## SOURCE MATERIAL
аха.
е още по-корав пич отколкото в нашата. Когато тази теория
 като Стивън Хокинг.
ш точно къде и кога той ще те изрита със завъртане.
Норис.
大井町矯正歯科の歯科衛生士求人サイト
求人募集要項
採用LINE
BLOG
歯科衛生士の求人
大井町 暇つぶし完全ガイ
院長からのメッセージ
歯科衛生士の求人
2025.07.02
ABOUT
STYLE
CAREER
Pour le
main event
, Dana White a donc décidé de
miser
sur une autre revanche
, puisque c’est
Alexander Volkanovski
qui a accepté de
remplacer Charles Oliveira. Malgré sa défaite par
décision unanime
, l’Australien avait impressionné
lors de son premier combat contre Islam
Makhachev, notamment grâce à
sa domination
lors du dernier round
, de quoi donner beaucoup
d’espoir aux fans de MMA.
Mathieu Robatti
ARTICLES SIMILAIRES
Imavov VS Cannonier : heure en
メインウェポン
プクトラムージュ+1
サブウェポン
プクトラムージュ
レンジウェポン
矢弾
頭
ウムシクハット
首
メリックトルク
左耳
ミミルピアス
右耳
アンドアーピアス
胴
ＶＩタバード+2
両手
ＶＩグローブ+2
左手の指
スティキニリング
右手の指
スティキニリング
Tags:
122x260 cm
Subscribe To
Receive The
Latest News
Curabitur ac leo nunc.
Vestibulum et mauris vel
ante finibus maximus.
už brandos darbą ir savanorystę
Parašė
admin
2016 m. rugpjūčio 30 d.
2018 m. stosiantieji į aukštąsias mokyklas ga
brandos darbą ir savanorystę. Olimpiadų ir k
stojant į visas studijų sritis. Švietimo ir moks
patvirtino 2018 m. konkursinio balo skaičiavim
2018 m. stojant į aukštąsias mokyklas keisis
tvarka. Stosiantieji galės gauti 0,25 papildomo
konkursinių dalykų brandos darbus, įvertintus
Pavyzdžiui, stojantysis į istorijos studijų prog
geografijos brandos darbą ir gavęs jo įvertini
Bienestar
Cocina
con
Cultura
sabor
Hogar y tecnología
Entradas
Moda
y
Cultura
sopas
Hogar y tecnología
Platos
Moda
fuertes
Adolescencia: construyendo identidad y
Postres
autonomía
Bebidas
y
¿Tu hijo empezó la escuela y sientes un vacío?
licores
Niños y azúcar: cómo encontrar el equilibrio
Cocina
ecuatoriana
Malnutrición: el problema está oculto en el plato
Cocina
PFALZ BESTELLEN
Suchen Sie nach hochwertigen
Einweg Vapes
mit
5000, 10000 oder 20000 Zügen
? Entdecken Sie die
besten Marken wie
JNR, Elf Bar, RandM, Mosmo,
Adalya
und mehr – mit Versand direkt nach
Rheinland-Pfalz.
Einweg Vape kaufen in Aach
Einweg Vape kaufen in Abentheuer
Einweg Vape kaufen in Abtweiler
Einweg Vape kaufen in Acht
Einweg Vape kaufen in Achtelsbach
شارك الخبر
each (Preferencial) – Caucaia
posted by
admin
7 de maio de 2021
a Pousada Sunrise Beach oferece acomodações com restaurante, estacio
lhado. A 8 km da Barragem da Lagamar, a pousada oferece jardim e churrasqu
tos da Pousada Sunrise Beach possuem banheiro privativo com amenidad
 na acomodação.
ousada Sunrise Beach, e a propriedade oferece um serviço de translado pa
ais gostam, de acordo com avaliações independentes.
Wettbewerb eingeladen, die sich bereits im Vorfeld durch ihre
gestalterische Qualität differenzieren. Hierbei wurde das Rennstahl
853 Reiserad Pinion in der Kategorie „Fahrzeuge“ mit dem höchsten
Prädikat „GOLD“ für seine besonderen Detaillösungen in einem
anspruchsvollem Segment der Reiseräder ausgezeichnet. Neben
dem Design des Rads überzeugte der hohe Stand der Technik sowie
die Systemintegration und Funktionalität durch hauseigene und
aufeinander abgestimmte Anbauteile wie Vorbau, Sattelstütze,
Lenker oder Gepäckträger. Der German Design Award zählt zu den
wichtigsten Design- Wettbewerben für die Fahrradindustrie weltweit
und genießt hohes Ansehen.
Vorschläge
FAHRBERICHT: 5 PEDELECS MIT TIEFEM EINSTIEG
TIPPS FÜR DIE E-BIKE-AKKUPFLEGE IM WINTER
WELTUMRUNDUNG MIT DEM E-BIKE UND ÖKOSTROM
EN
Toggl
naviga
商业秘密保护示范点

## WORK ORDER
Please pull out every line of the records above that contains the string "lors", treating uppercase and lowercase as different.

## FINAL ANSWER
lors de son premier combat contre Islam
lors du dernier round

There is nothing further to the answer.